Geçti gitti ama halen daha kutluyoruz ama anmalıyız, anlamalıyız…
Anmak yerine kutlamayı tercih eden insanlar haline biz ne zaman büründük?
Dünya Emekçi Kadınlar Günü…
Tarihçesine baktığımız zaman aslına kutlanması değil anma ile geçirilmesi gereken bir gün. Ama yine her özel veya önem arz eden günde olduğu gibi Kapitalizmin kurbanı oldu.
8 Mart 1857 tarihinde ABD'nin New York kentinde 40.000 dokuma işçisi daha iyi çalışma koşulları istemiyle bir tekstil fabrikasında greve başlar. Ancak polis işçilere saldırı ve işçiler fabrikaya kilitlenir.
Tam da bu esnada fabrikada yangın çıkar…
Polis fabrika önünde barikatlar kurmuştur ve işçilerin oradan kaçması mümkün değildir. Bir yandan yangın bir yandan da barikatlar 129 kadın işçinin feci şekilde can vermesine neden olur.
İşçilerin cenaze törenine binlerce insan katılır. Kimi kaynaklara göre katılanların sayısı 10.000’i açmıştır.
Görülmemiş mahşeri bir kalabalıkla feci şekilde can veren 129 kadın defnedilir.
Yaşanan bu olay karşısında
26 - 27 Ağustos 1910 tarihinde Danimarka'nın Kopenhag kentinde 2. Enternasyonale bağlı kadınlar toplantısında Almanya Sosyal Demokrat Partisi önderlerinden ClaraZetkin, 8 Mart 1857 tarihindeki tekstil fabrikası yangınında ölen kadın işçiler anısına 8 Mart'ın Dünya Kadınlar Günü olarak anılması önerisini getirir.
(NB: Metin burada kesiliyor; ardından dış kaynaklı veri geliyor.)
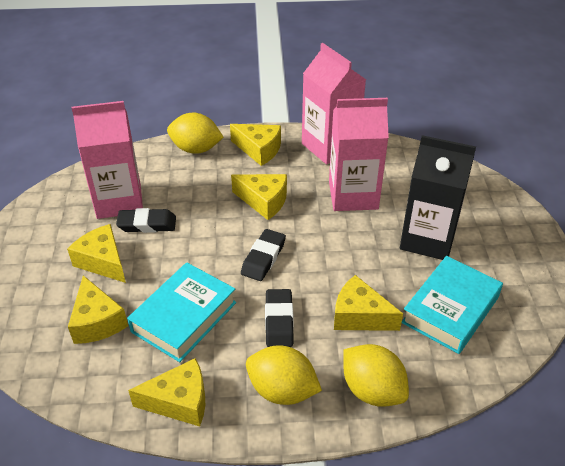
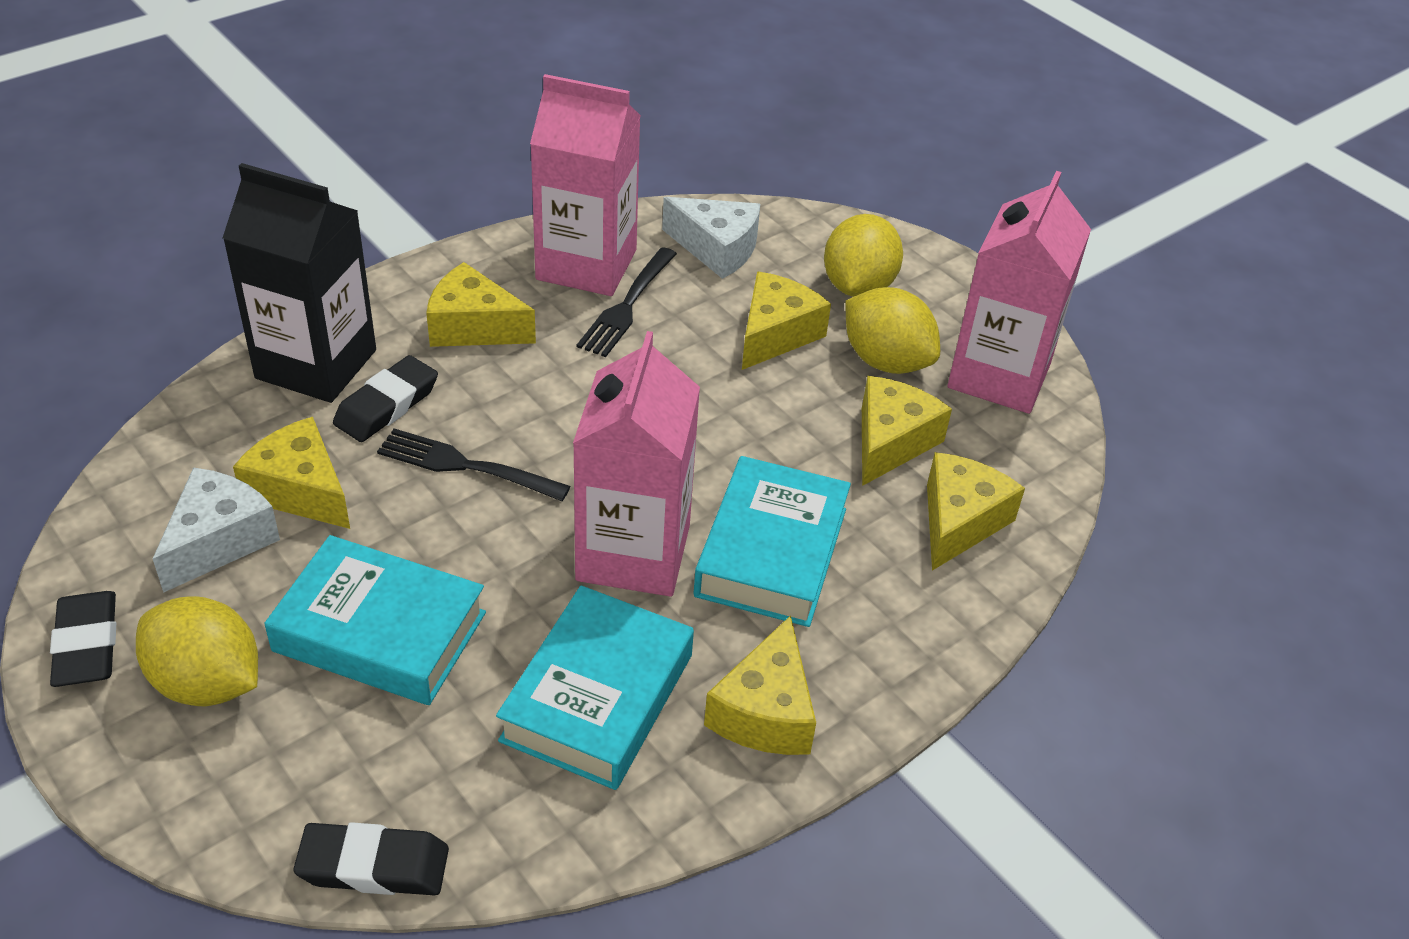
black fork: none = 0 -> [377,428,570,501] [577,247,677,357] = 2
turquoise book: [127,262,236,362] [402,256,503,354] = 2 -> [264,535,486,705] [496,586,694,790] [694,456,851,627] = 3
white cheese: none = 0 -> [153,467,280,593] [662,197,760,279] = 2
Nu öneri oybirliğiyle kabul edilir.
Birincive İkinci Dünya Savaşı yılları arasında bazı ülkelerde anılması yasaklanan Dünya Kadınlar Günü, 1960'lı yılların sonunda Amerika Birleşik Devletleri'nde de anmaya başlanmasıyla daha güçlü bir şekilde gündeme gelir.
Birleşmiş Milletler Genel Kurulu, 16 Aralık 1977 tarihinde 8 Mart'ın 'Dünya Kadınlar Günü' olarak anılmasını kabul etmiştir.
İşte Dünya Emekçi Kadınlar Günü’nün tarihçesinin özetini yukarıda sizlerle paylaştık.
Böyle bir günün neredeyse ticari kazanç günü olarak ilan edilmesi ve yine pahalı hediyelerin havada uçuştuğu bir gün olarak kutlanması ne kadar doğru?